Saved entries
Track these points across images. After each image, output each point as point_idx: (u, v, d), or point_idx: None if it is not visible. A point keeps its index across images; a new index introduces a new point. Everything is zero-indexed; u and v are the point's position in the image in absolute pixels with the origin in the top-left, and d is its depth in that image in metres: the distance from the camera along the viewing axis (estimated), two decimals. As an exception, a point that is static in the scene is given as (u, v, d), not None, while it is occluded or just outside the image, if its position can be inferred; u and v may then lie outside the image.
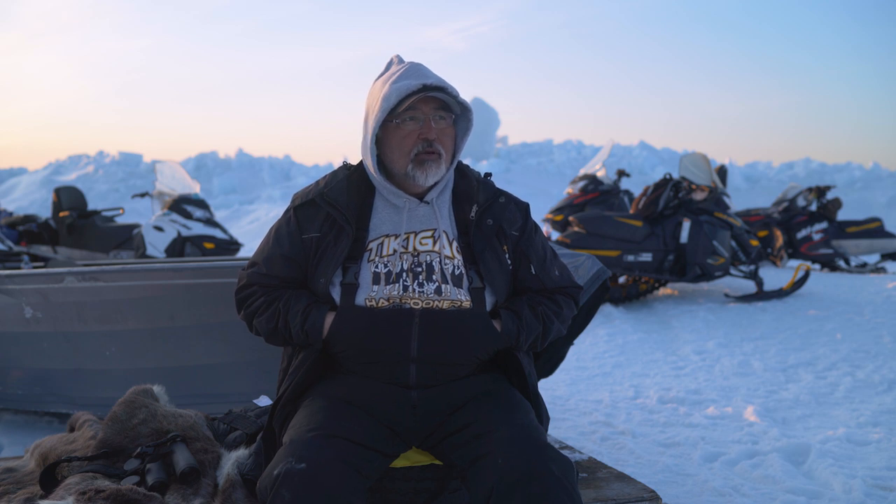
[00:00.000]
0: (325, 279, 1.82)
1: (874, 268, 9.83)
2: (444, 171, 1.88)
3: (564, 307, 1.98)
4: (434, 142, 1.83)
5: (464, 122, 1.91)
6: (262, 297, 1.89)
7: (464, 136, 1.92)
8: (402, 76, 1.83)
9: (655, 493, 2.15)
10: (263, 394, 2.60)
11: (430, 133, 1.83)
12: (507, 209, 1.94)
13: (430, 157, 1.83)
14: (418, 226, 1.87)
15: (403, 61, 1.91)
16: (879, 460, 3.13)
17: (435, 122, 1.84)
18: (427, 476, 1.89)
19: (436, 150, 1.84)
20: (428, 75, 1.83)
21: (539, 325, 1.90)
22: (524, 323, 1.86)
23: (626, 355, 5.29)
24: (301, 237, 1.88)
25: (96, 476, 1.98)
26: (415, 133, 1.83)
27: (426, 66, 1.88)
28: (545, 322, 1.91)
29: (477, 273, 1.85)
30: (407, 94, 1.79)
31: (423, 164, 1.83)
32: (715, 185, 7.45)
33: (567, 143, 28.81)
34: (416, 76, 1.82)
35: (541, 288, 1.96)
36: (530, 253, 1.94)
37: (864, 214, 11.90)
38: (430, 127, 1.83)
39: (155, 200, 8.08)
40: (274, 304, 1.86)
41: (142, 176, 24.38)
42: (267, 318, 1.86)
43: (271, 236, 1.93)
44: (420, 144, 1.83)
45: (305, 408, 1.80)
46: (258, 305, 1.88)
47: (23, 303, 3.44)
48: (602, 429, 3.64)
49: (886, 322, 5.93)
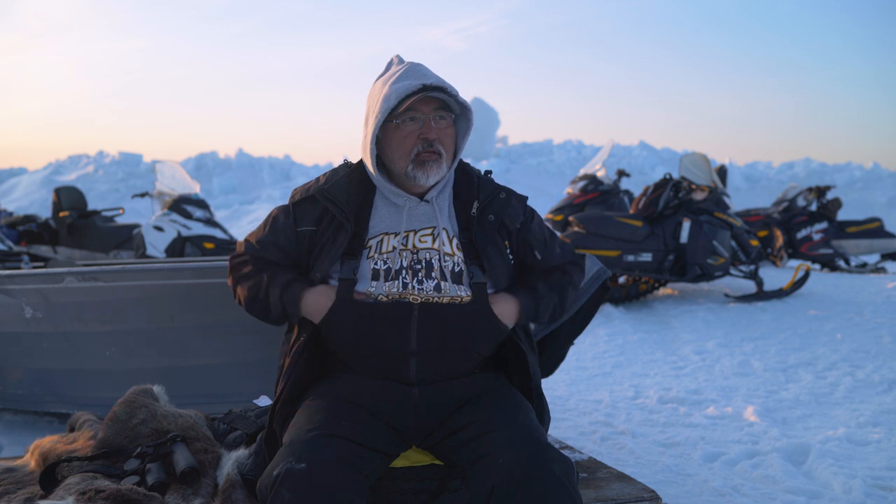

--- WHAT YOU SHOULD DO ---
In the transcription, every picture is to be excluded and the records above given again exactly.

--- REPLY ---
Track these points across images. After each image, output each point as point_idx: (u, v, d), or point_idx: None if it is not visible. A point keeps its index across images; a new index introduces a new point. Everything is zero-indexed; u and v are the point's position in the image in absolute pixels with the origin in the top-left, and d is its depth in that image in metres: the distance from the camera along the viewing axis (estimated), two decimals. As an exception, a point that is static in the scene is given as (u, v, d), not None, while it is occluded or just outside the image, if its position can be inferred; u and v may then lie outside the image.
[00:00.000]
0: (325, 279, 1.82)
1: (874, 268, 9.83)
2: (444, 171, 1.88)
3: (564, 307, 1.98)
4: (434, 142, 1.83)
5: (464, 122, 1.91)
6: (262, 297, 1.89)
7: (464, 136, 1.92)
8: (402, 76, 1.83)
9: (655, 493, 2.15)
10: (263, 394, 2.60)
11: (430, 133, 1.83)
12: (507, 209, 1.94)
13: (430, 157, 1.83)
14: (418, 226, 1.87)
15: (403, 61, 1.91)
16: (879, 460, 3.13)
17: (435, 122, 1.84)
18: (427, 476, 1.89)
19: (436, 150, 1.84)
20: (428, 75, 1.83)
21: (539, 325, 1.90)
22: (524, 323, 1.86)
23: (626, 355, 5.29)
24: (301, 237, 1.88)
25: (96, 476, 1.98)
26: (415, 133, 1.83)
27: (426, 66, 1.88)
28: (545, 322, 1.91)
29: (477, 273, 1.85)
30: (407, 94, 1.79)
31: (423, 164, 1.83)
32: (715, 185, 7.45)
33: (567, 143, 28.81)
34: (416, 76, 1.82)
35: (541, 288, 1.96)
36: (530, 253, 1.94)
37: (864, 214, 11.90)
38: (430, 127, 1.83)
39: (155, 200, 8.08)
40: (274, 304, 1.86)
41: (142, 176, 24.38)
42: (267, 318, 1.86)
43: (271, 236, 1.93)
44: (420, 144, 1.83)
45: (305, 408, 1.80)
46: (258, 305, 1.88)
47: (23, 303, 3.44)
48: (602, 429, 3.64)
49: (886, 322, 5.93)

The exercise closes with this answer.